» Goal:
Each line below is to be written out in full, exactly as shown.

------ Task inputs ------

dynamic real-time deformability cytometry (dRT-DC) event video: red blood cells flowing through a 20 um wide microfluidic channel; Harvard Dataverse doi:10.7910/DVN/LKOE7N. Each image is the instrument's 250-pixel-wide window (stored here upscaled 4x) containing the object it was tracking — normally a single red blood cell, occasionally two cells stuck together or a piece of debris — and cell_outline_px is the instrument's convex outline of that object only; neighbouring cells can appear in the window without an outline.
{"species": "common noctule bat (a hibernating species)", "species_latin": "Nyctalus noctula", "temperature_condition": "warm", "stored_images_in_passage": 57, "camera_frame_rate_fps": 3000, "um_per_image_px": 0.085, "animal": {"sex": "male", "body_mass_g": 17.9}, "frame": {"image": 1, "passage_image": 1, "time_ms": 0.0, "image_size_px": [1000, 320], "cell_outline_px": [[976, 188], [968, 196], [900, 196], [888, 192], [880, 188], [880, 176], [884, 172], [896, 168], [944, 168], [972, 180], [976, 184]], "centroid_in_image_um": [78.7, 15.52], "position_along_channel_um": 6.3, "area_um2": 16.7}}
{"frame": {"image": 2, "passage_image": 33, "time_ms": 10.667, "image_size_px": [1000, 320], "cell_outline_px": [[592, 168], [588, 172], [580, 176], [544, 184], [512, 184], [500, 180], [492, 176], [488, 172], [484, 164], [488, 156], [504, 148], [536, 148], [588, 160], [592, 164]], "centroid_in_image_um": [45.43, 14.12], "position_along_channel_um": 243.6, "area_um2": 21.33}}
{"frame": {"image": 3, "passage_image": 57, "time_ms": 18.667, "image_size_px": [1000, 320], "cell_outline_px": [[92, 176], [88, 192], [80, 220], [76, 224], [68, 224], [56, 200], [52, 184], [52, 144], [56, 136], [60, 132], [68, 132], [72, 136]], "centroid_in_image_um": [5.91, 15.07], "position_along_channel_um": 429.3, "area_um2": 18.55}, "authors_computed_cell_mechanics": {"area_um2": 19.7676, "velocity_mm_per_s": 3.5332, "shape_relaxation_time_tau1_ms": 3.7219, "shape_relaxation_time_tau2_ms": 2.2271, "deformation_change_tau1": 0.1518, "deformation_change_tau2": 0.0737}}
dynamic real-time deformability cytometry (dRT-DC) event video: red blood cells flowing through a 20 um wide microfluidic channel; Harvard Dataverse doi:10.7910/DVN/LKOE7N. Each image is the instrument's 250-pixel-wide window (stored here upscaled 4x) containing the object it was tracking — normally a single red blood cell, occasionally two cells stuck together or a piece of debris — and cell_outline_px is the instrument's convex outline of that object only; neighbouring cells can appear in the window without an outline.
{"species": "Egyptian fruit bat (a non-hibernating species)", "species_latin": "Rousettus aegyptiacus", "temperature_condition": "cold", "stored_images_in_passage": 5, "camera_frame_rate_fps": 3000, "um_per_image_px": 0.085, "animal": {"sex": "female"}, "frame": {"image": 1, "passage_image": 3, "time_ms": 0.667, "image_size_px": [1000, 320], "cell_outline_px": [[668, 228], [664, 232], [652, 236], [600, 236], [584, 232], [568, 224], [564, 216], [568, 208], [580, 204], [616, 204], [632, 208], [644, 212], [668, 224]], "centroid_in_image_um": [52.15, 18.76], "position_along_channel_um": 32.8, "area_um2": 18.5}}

------

» Result of this exercise:
dynamic real-time deformability cytometry (dRT-DC) event video: red blood cells flowing through a 20 um wide microfluidic channel; Harvard Dataverse doi:10.7910/DVN/LKOE7N. Each image is the instrument's 250-pixel-wide window (stored here upscaled 4x) containing the object it was tracking — normally a single red blood cell, occasionally two cells stuck together or a piece of debris — and cell_outline_px is the instrument's convex outline of that object only; neighbouring cells can appear in the window without an outline.
{"species": "common noctule bat (a hibernating species)", "species_latin": "Nyctalus noctula", "temperature_condition": "warm", "stored_images_in_passage": 57, "camera_frame_rate_fps": 3000, "um_per_image_px": 0.085, "animal": {"sex": "male", "body_mass_g": 17.9}, "frame": {"image": 1, "passage_image": 1, "time_ms": 0.0, "image_size_px": [1000, 320], "cell_outline_px": [[976, 188], [968, 196], [900, 196], [888, 192], [880, 188], [880, 176], [884, 172], [896, 168], [944, 168], [972, 180], [976, 184]], "centroid_in_image_um": [78.7, 15.52], "position_along_channel_um": 6.3, "area_um2": 16.7}}
{"frame": {"image": 2, "passage_image": 33, "time_ms": 10.667, "image_size_px": [1000, 320], "cell_outline_px": [[592, 168], [588, 172], [580, 176], [544, 184], [512, 184], [500, 180], [492, 176], [488, 172], [484, 164], [488, 156], [504, 148], [536, 148], [588, 160], [592, 164]], "centroid_in_image_um": [45.43, 14.12], "position_along_channel_um": 243.6, "area_um2": 21.33}}
{"frame": {"image": 3, "passage_image": 57, "time_ms": 18.667, "image_size_px": [1000, 320], "cell_outline_px": [[92, 176], [88, 192], [80, 220], [76, 224], [68, 224], [56, 200], [52, 184], [52, 144], [56, 136], [60, 132], [68, 132], [72, 136]], "centroid_in_image_um": [5.91, 15.07], "position_along_channel_um": 429.3, "area_um2": 18.55}, "authors_computed_cell_mechanics": {"area_um2": 19.7676, "velocity_mm_per_s": 3.5332, "shape_relaxation_time_tau1_ms": 3.7219, "shape_relaxation_time_tau2_ms": 2.2271, "deformation_change_tau1": 0.1518, "deformation_change_tau2": 0.0737}}
dynamic real-time deformability cytometry (dRT-DC) event video: red blood cells flowing through a 20 um wide microfluidic channel; Harvard Dataverse doi:10.7910/DVN/LKOE7N. Each image is the instrument's 250-pixel-wide window (stored here upscaled 4x) containing the object it was tracking — normally a single red blood cell, occasionally two cells stuck together or a piece of debris — and cell_outline_px is the instrument's convex outline of that object only; neighbouring cells can appear in the window without an outline.
{"species": "Egyptian fruit bat (a non-hibernating species)", "species_latin": "Rousettus aegyptiacus", "temperature_condition": "cold", "stored_images_in_passage": 5, "camera_frame_rate_fps": 3000, "um_per_image_px": 0.085, "animal": {"sex": "female"}, "frame": {"image": 1, "passage_image": 3, "time_ms": 0.667, "image_size_px": [1000, 320], "cell_outline_px": [[668, 228], [664, 232], [652, 236], [600, 236], [584, 232], [568, 224], [564, 216], [568, 208], [580, 204], [616, 204], [632, 208], [644, 212], [668, 224]], "centroid_in_image_um": [52.15, 18.76], "position_along_channel_um": 32.8, "area_um2": 18.5}}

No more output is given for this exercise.